--- DOCUMENT SEGMENT ---
-------

The US Treasury’s Financial Crime Enforcement Network (FinCen) monitors some of the largest banks in the world and one of the largest volumes of financial transactions globally.

Recently, a set of leaked records from the FinCen revealed details of suspicious activity reports (SAR) filed by an array of banks between 2011 and 2017. The total value of potentially suspicious transactions covered in these SARs is around $2 trillion. The leak revealed that some of the world’s leading financial institutions supported the transfers of large funds on transactions that had been flagged as suspicious and SARs were filed by their respective compliance departments.

Over the years, there have been questions raised on the efficacy of the compliance monitoring programs in the banking industry with no consolidated data in the public domain. The international and domestic AML (anti-money laundering) regulations require banks need to file SARs within a stipulated timeline after the detection of reportable transactions.

The FinCen leak indicates a need to revisit the financial crimes regulatory environment more holistically by regulators but also a significant control deficiency at many banks and underscores the need to ensure that banks do not abdicate their responsibilities after completing the required submissions under the AML regulations.

It is vital that banks put in place a robust internal controls mechanism which couple the SARs submitted to the regulators with the required and proportionate internal actions. A holistic system of strong and effective internal controls with continuous monitoring is critical to ensure the bank’s financial health, business efficiency, and sustainability. This would ensure that banks abide with not only the letter but also the spirit of the law are spared the onerous burden of potentially significant fines and penalties and damage caused to the reputation of the bank with respect to future stakeholders and consumers.

-------

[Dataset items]
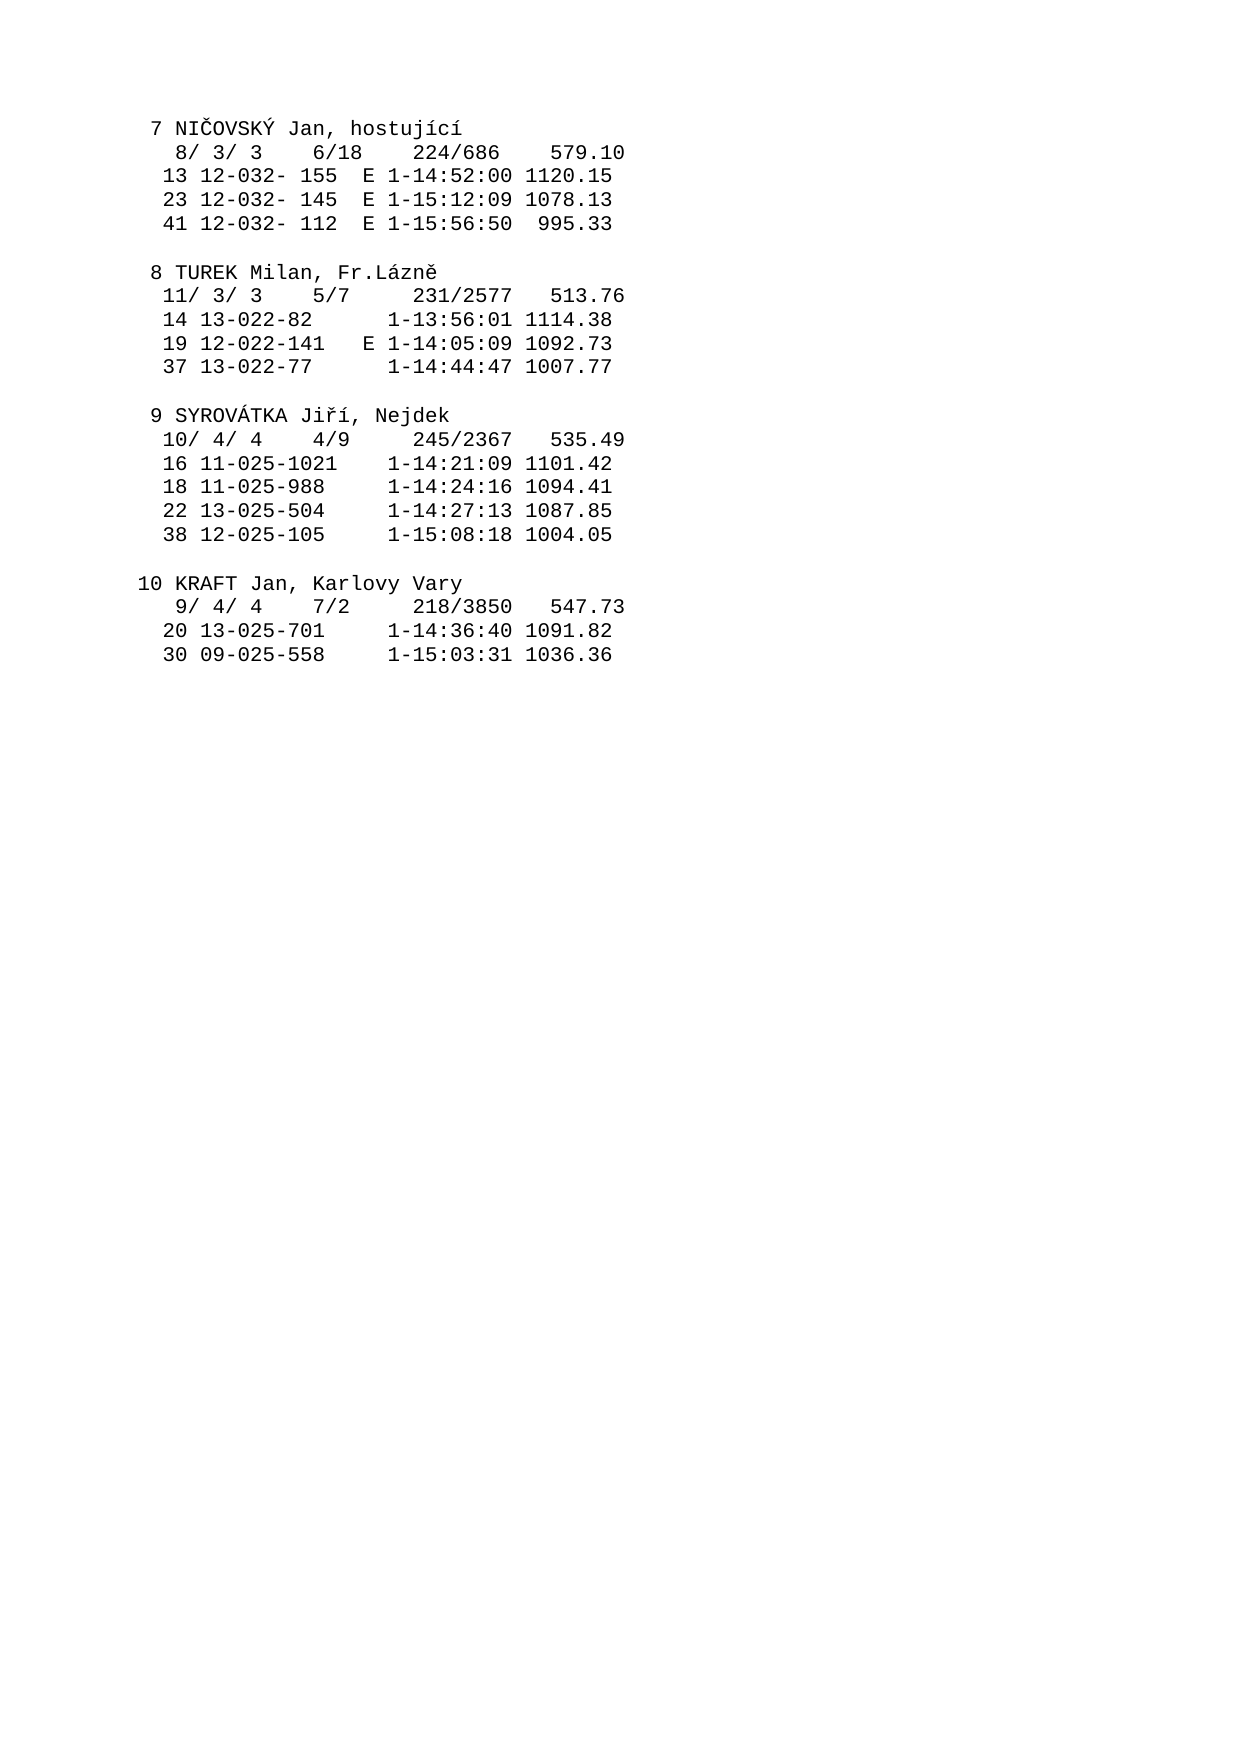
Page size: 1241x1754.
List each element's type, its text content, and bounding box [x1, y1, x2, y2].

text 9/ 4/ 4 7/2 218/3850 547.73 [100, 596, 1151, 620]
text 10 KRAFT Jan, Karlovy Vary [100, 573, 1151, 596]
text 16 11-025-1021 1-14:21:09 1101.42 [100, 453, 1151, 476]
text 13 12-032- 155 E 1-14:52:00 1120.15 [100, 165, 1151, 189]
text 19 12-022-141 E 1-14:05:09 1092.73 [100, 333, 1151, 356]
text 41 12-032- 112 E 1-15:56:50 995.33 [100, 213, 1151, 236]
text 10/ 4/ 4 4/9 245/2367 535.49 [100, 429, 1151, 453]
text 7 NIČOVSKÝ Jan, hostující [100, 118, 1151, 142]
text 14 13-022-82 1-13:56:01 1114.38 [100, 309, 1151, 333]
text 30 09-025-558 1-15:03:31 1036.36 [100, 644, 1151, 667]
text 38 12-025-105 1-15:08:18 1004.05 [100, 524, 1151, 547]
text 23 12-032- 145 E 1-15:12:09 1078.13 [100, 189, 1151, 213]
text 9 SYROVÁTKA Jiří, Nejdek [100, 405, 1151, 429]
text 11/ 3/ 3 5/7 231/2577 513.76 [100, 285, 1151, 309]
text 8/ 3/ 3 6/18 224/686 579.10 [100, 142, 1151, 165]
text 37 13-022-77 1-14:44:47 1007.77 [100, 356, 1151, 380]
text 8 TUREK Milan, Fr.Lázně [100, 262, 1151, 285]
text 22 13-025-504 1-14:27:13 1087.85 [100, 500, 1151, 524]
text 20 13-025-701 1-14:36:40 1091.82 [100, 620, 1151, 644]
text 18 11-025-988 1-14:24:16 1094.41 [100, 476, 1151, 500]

-------

--- TO DO ---
a – Condense the paragraph of the FinCen passage that begins "Recently, a set of leaked records" into a short bulleted list that keeps its main facts.
b – In the records, switch "Jan" to "Josef" from the line with "text 9/ 4/ 4" to the line with "text 7 NIČOVSKÝ". Return only those lines, with everything else left unchanged.

--- OUTPUTS IN ORDER ---
a –
- Leaked FinCen records revealed details of suspicious activity reports (SARs) that an array of banks filed between 2011 and 2017.
- The potentially suspicious transactions covered by these SARs total around $2 trillion.
- Some of the world's leading financial institutions supported large fund transfers on transactions that had been flagged as suspicious and for which their compliance departments had filed SARs.

b –
text 9/ 4/ 4 7/2 218/3850 547.73 [100, 596, 1151, 620]
text 10 KRAFT Josef, Karlovy Vary [100, 573, 1151, 596]
text 16 11-025-1021 1-14:21:09 1101.42 [100, 453, 1151, 476]
text 13 12-032- 155 E 1-14:52:00 1120.15 [100, 165, 1151, 189]
text 19 12-022-141 E 1-14:05:09 1092.73 [100, 333, 1151, 356]
text 41 12-032- 112 E 1-15:56:50 995.33 [100, 213, 1151, 236]
text 10/ 4/ 4 4/9 245/2367 535.49 [100, 429, 1151, 453]
text 7 NIČOVSKÝ Josef, hostující [100, 118, 1151, 142]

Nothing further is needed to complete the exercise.